ROMA – “Non esiste un interlocutore affidabile in moschea”. Riccardo Pacifici, presidente della comunità ebraica di Roma, definisce difficile il dialogo tra la Sinagoga e la Moschea, imputando a quest’ultima le colpe. L’ultimo tentativo di dialogo, ricorda Maria Lombardi sul Messaggero, risale al 2008, quando l’incontro tra l’imam al Ghobashy, il segretario generale del centro culturale islamico d’Italia Abdallah Redouane e il rabbino capo Riccardo Di Segni fu annullato all’improvviso.
La Lombardi scrive sul Messaggero:
“Un forfait che ancora brucia, «non fummo avvertiti, venne soltanto diramato un comunicato – aggiunge Pacifici – nessuna spiegazione fu data. Se il segretario Redouane era sotto ricatto ce lo dica, se è stata una sua scelta ce la spieghi». La visita del rabbino Di Segni in moschea – era il 13 marzo del 2006 – è così rimasta una cortesia non ricambiata, un dialogo interrotto. «Ci chiesero prima dell’incontro se nei nostri discorsi in Sinagoga si poteva evitare di pronunciare la parola Israele. Finché l’interlocutore resterà Redouane il dialogo non sarà possibile»”.
Il timore del rabbino Di Segni ora è che
“«Roma diventi come Parigi. Ci sono persone con forti identità religiose non cattoliche che non dialogano con la città, che vivono in territori chiusi alla comunicazione sociale. Bisogna evitare – aggiunge – che si ripetano anche qui le tensioni delle banlieu francesi»”.

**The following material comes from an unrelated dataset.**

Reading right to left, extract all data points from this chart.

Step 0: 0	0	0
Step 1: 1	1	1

Di Segni e Pacifici hanno invitato Ignazio Marino, sindaco di Roma, al Tempio Maggiore e proprio durante l’incontro, mentre discutevano dell’intenzione di collaborare all’accoglienza dei superstiti del naufragio di Lampedusa, scrive Maria Lombardi, hanno nuovamente parlato della visita in Moschea non ricambiata.